Demografierisiko

DIE WELT: Industriestaaten sitzen auf einer Zeitbombe

Dramatischer Fachkräftemangel: Eine neue Studie belegt, wie hart der demografische Faktor die Firmen in Industrienationen treffen wird.





Boston Consulting Group (BCG) und die World Federation of People Management Associations (WFPMA) haben errechnet, wie hoch der Fachkräftemangel weltweit ist.

Von Ileana Grabitz

Das Thema Fachkräftemangel ist längst in aller Munde - doch offenbar wappnen sich nur die wenigsten Unternehmen aktiv gegen den Personalmangel. Das ist die Erkenntnis aus einer Studie, die die Unternehmensberatung Boston Consulting Group (BCG) und die World Federation of People Management Associations (WFPMA) gemeinsam erstellt haben und die WELT ONLINE vorliegt. Demnach unterschätzen Firmen weltweit das Demografierisiko nach wie vor dramatisch.

Dabei fehlen schon heute vor allem Ingenieure und Naturwissenschaftler in etlichen Branchen. So beklagen zwar 56 Prozent der insgesamt 5600 befragten Führungskräfte einen kritischen Mangel an Nachfolgern für ihre oberen Führungsebenen. Konsequenzen scheinen die Unternehmen daraus aber nicht zu ziehen: Im weltweiten Ranking der wichtigsten Personalthemen rutschte das Demografiemanagement im Vergleich zu 2008 um sieben Plätze nach hinten und rangiert nur noch an 19. Position.

Rainer Strack, Studienautor und Senior Partner bei BCG, begründet dies auch mit der Wirtschaftskrise, infolge derer viele Unternehmen viel zu kurzfristig dächten. "Sie unterschätzen dramatisch den Tsunami, der da auf sie zurollt", so Strack.

Tatsächlich ist der Kampf um die besten Talente auch hierzulande bereits in vollem Gange. Einer Studie zufolge, die BCG und das World Economic Forum bereits im März vorgelegt hatten, muss sich vor allem die IT-Branche künftig mit großen Personalengpässen auseinandersetzen. Zudem drohe bis 2020 insbesondere im Gesundheitswesen ein gravierender Fachkräftemangel, der sich bis 2030 dramatisch ausweiten soll.

Von einer systematischen Personalplanung, um die vorhandenen Ressourcen besser auszuschöpfen, sind viele Unternehmen trotzdem noch weit entfernt. Nur neun Prozent der Befragten gaben an, effiziente Personalplanungstools zu verwenden, die den zukünftigen Bedarf an Arbeitskräften berücksichtigen. Viele Personalabteilungen räumten selbstkritisch ein, nicht einmal ausreichende Kenntnisse über die Fähigkeiten, das Potenzial oder gar die Altersstruktur ihrer Belegschaften zu haben.

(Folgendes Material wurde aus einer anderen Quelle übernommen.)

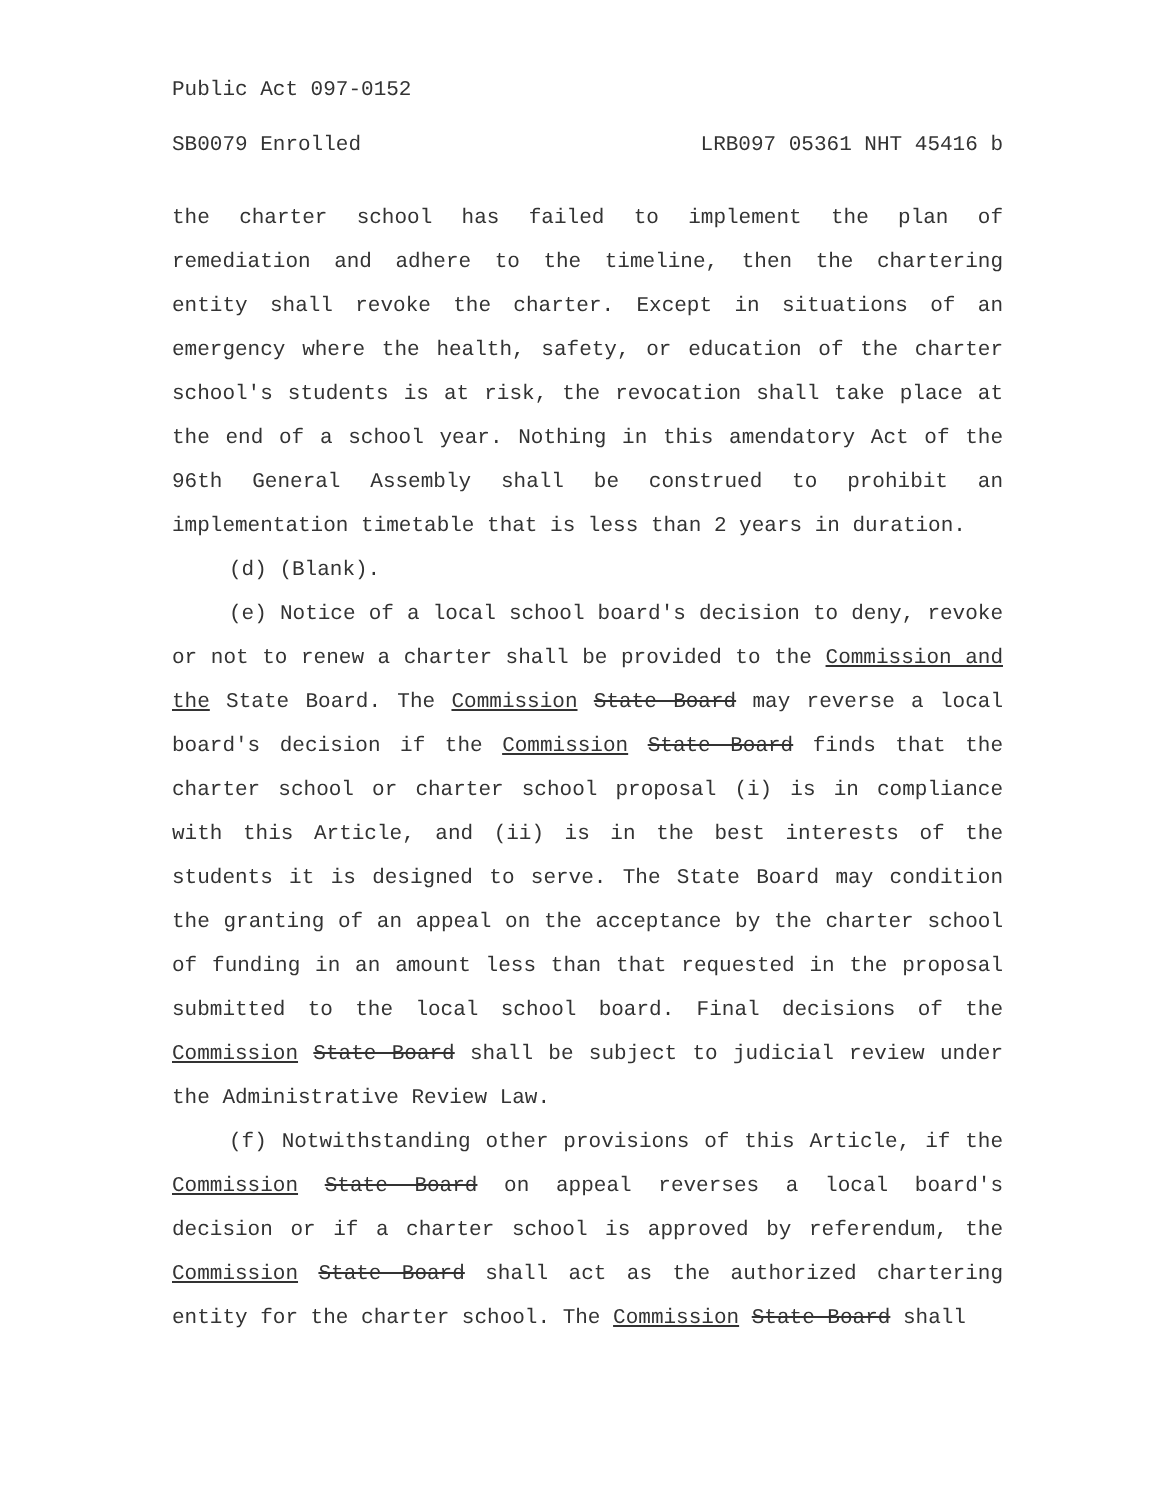Public Act 097-0152
SB0079 Enrolled LRB097 05361 NHT 45416 b
the charter school has failed to implement the plan of remediation and adhere to the timeline, then the chartering entity shall revoke the charter. Except in situations of an emergency where the health, safety, or education of the charter school's students is at risk, the revocation shall take place at the end of a school year. Nothing in this amendatory Act of the 96th General Assembly shall be construed to prohibit an implementation timetable that is less than 2 years in duration.
(d) (Blank).
(e) Notice of a local school board's decision to deny, revoke or not to renew a charter shall be provided to the Commission and the State Board. The Commission State Board may reverse a local board's decision if the Commission State Board finds that the charter school or charter school proposal (i) is in compliance with this Article, and (ii) is in the best interests of the students it is designed to serve. The State Board may condition the granting of an appeal on the acceptance by the charter school of funding in an amount less than that requested in the proposal submitted to the local school board. Final decisions of the Commission State Board shall be subject to judicial review under the Administrative Review Law.
(f) Notwithstanding other provisions of this Article, if the Commission State Board on appeal reverses a local board's decision or if a charter school is approved by referendum, the Commission State Board shall act as the authorized chartering entity for the charter school. The Commission State Board shall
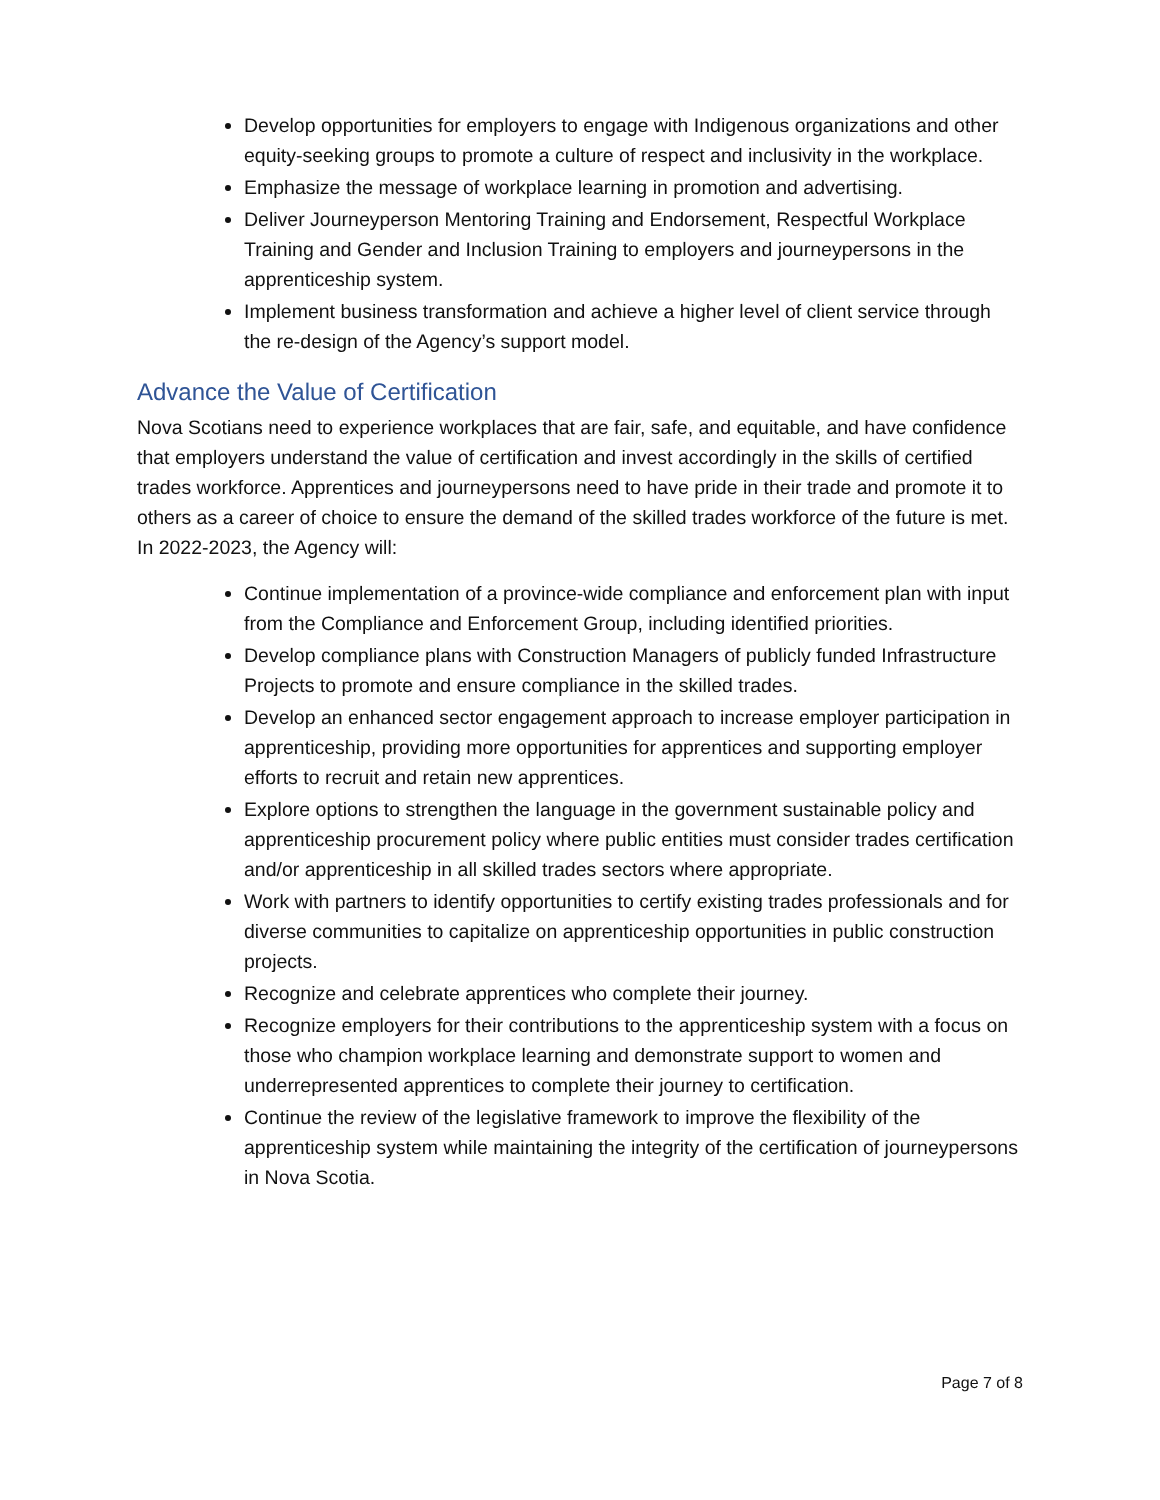Develop opportunities for employers to engage with Indigenous organizations and other equity-seeking groups to promote a culture of respect and inclusivity in the workplace.
Emphasize the message of workplace learning in promotion and advertising.
Deliver Journeyperson Mentoring Training and Endorsement, Respectful Workplace Training and Gender and Inclusion Training to employers and journeypersons in the apprenticeship system.
Implement business transformation and achieve a higher level of client service through the re-design of the Agency’s support model.
Advance the Value of Certification
Nova Scotians need to experience workplaces that are fair, safe, and equitable, and have confidence that employers understand the value of certification and invest accordingly in the skills of certified trades workforce. Apprentices and journeypersons need to have pride in their trade and promote it to others as a career of choice to ensure the demand of the skilled trades workforce of the future is met. In 2022-2023, the Agency will:
Continue implementation of a province-wide compliance and enforcement plan with input from the Compliance and Enforcement Group, including identified priorities.
Develop compliance plans with Construction Managers of publicly funded Infrastructure Projects to promote and ensure compliance in the skilled trades.
Develop an enhanced sector engagement approach to increase employer participation in apprenticeship, providing more opportunities for apprentices and supporting employer efforts to recruit and retain new apprentices.
Explore options to strengthen the language in the government sustainable policy and apprenticeship procurement policy where public entities must consider trades certification and/or apprenticeship in all skilled trades sectors where appropriate.
Work with partners to identify opportunities to certify existing trades professionals and for diverse communities to capitalize on apprenticeship opportunities in public construction projects.
Recognize and celebrate apprentices who complete their journey.
Recognize employers for their contributions to the apprenticeship system with a focus on those who champion workplace learning and demonstrate support to women and underrepresented apprentices to complete their journey to certification.
Continue the review of the legislative framework to improve the flexibility of the apprenticeship system while maintaining the integrity of the certification of journeypersons in Nova Scotia.
Page 7 of 8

"Die Personalressorts müssen deutlich analytischer und zahlengetriebener vorgehen als bislang, wenn sie den demografischen Herausforderungen zukünftig gerecht werden wollen", mahnt Strack. Im Vergleich zu den Finanzressorts hätten die Personal-Abteilungen in dieser Hinsicht großen Nachholbedarf. Da Aufbau und Entwicklung der eigenen Mitarbeiter häufig vernachlässigt werden, müssen viele Unternehmen bei der Besetzung von Top-Positionen auf externe Kandidaten zurückgreifen: Rund die Hälfte der befragten Firmen gab an, ihre Führungspositionen in der Regel extern zu besetzen.

Selbst die seit Jahren heiß geführte politische Debatte über den Mangel an weiblichen Führungskräften hat offenbar noch keine Folgen gezeitigt: Obwohl Frauen bei den aussichtsreichen Universitätsabsolventen überdurchschnittlich vertreten sind, wird ihr Potenzial in der Wirtschaft nach wie vor sträflich vernachlässigt. Bei 44 Prozent der Unternehmen machen sie gerade einmal zehn Prozent des internen Talentpools aus - jener Mitarbeiter also, die in den Genuss besonderer Förderung kommen.